Setelah melakukan mediasi kekeluargaan pada 17 Oktober 2024, pihak desa menyadari adanya kekeliruan dalam proses PTSL dan menyarankan agar TWH mengembalikan sertifikat tanah yang sudah diterbitkan kepada BPN. Namun, TWH tidak menunjukkan itikad baik dan memilih untuk mempertahankan sertifikat tersebut.

Khoirul Rozikin, yang merasa dirugikan, akhirnya melaporkan kasus ini ke Polda Jatim, dengan dugaan bahwa TWH telah melakukan pemalsuan dokumen negara melalui program PTSL yang seharusnya memberikan kemudahan, namun disalahgunakan untuk kepentingan pribadi.

Berdasarkan informasi yang dihimpun, setiap warga yang mengikuti program PTSL 2023 di desa tersebut dikenakan biaya sebesar Rp 700.000, meskipun sebelumnya biaya pendaftaran sempat ditetapkan sebesar Rp 1,3 juta dan sempat diprotes oleh warga.

Program PTSL adalah inisiatif pemerintah untuk memberikan sertifikat tanah kepada seluruh tanah yang belum terdaftar secara sistematis.

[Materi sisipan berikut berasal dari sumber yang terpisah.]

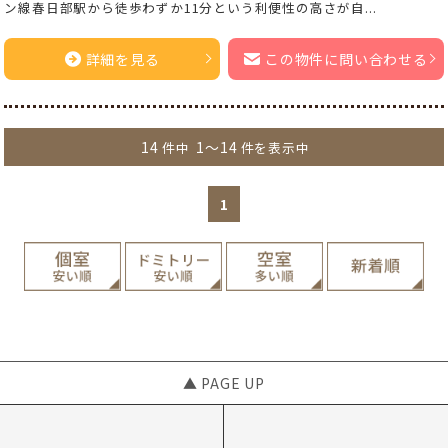
ン線春日部駅から徒歩わずか11分という利便性の高さが自...
詳細を見る
この物件に問い合わせる
14
1～14
件中
件を表示中
1
▲ PAGE UP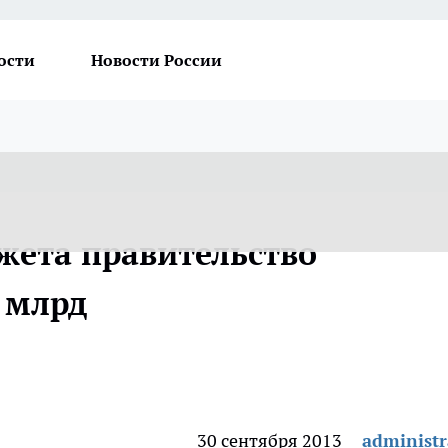
ости
Новости России
жета правительство
 млрд
30 сентября 2013
administr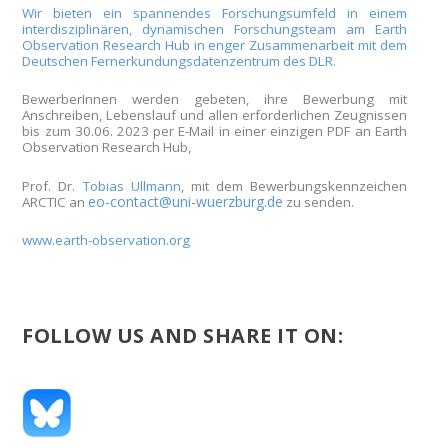
Wir bieten ein spannendes Forschungsumfeld in einem
interdisziplinären, dynamischen Forschungsteam am Earth
Observation Research Hub in enger Zusammenarbeit mit dem
Deutschen Fernerkundungsdatenzentrum des DLR.
BewerberInnen werden gebeten, ihre Bewerbung mit
Anschreiben, Lebenslauf und allen erforderlichen Zeugnissen
bis zum
30.06. 2023
per E-Mail in einer einzigen PDF an
Earth
Observation Research Hub,
Prof. Dr.
Tobias Ullmann
,
mit dem Bewerbungskennzeichen
eo-contact@uni-wuerzburg.de
ARCTIC
an
zu senden.
www.earth-observation.org
FOLLOW US AND SHARE IT ON: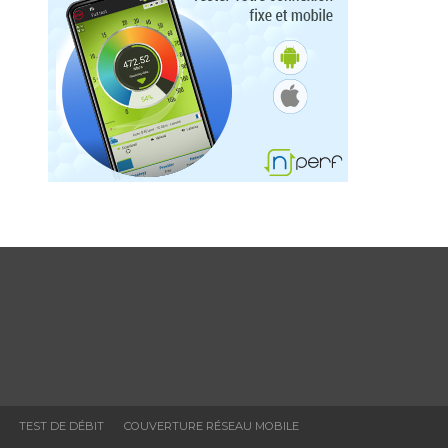
:
TEST DE DÉBIT
COUVERTURE RÉSEAU MOBILE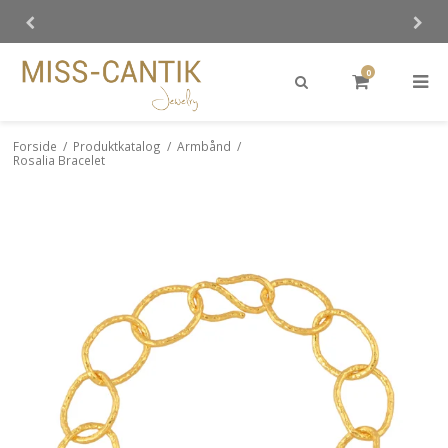
0
Forside
/
Produktkatalog
/
Armbånd
/
Rosalia Bracelet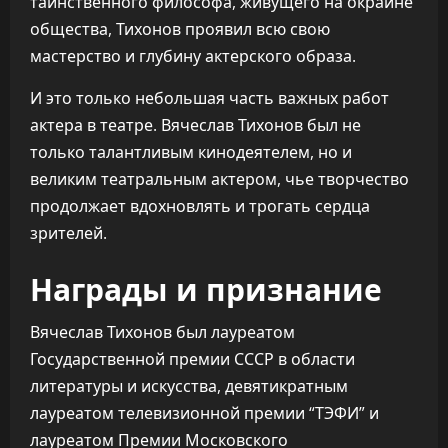
таинственного философа, живущего на окраине
общества, Тихонов проявил всю свою
мастерство и глубину актерского образа.
И это только небольшая часть важных работ
актера в театре. Вячеслав Тихонов был не
только талантливым кинодеятелем, но и
великим театральным актером, чье творчество
продолжает вдохновлять и трогать сердца
зрителей.
Награды и признание
Вячеслав Тихонов был лауреатом
Государственной премии СССР в области
литературы и искусства, девятикратным
лауреатом телевизионной премии “ТЭФИ” и
лауреатом Премии Московского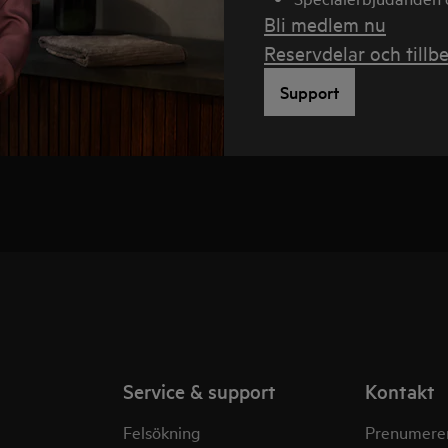
Bli medlem nu
Reservdelar och tillb
Support
Service & support
Kontakt
Felsökning
Prenumerer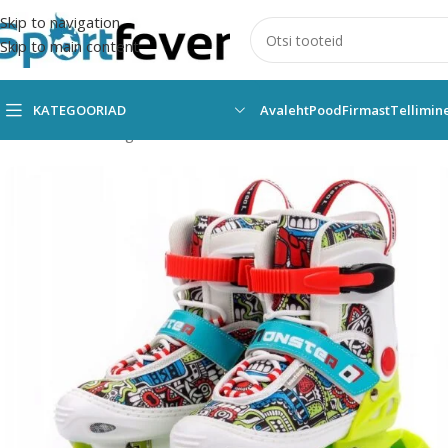
Skip to navigation
Skip to main content
KATEGOORIAD
Avaleht
Pood
Firmast
Tellimin
Esileht
Kõik kategooriad
Muud vahendid
RULLUISUD/UISUD
R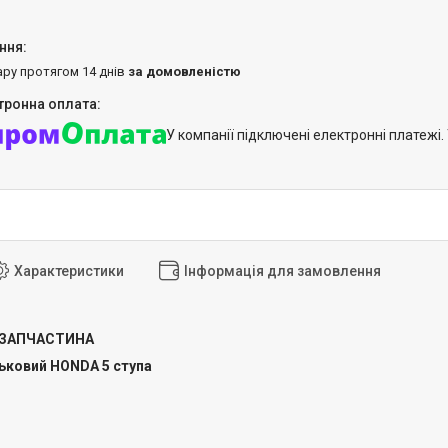
ару протягом 14 днів
за домовленістю
У компанії підключені електронні платежі
Характеристики
Інформація для замовлення
 ЗАПЧАСТИНА
ьковий HONDA 5 ступа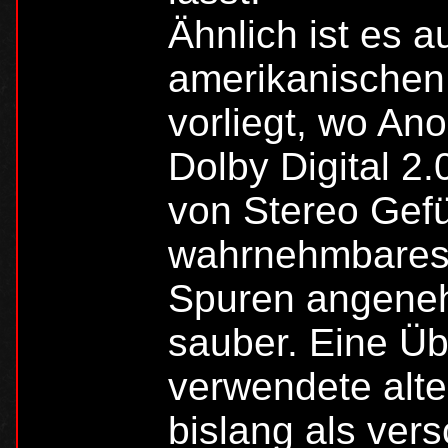
Ähnlich ist es a
amerikanischen
vorliegt, wo An
Dolby Digital 2.
von Stereo Gefüh
wahrnehmbares 
Spuren angeneh
sauber. Eine Üb
verwendete alte
bislang als vers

Prosesnya melibatkan pendaftaran tanah oleh warga dengan bantuan dari pemerintah desa dan BPN.

Pemalsuan dokumen negara dalam kasus ini merujuk pada penerbitan sertifikat hak milik tanah yang menggunakan dokumen palsu atau tidak sah, yang berpotensi menimbulkan masalah hukum bagi pemilik sah tanah tersebut.

Pelapor, Khoirul Rozikin, telah melaporkan dugaan pemalsuan dokumen negara ke Polda Jatim dan berharap proses hukum akan memberikan keadilan dalam menyelesaikan sengketa terkait sertifikat tanah palsu.

Untuk memastikan keaslian sertifikat tanah, warga dapat memeriksa data sertifikat melalui BPN atau menggunakan aplikasi yang disediakan oleh pemerintah untuk memverifikasi status dan keabsahan dokumen tanah.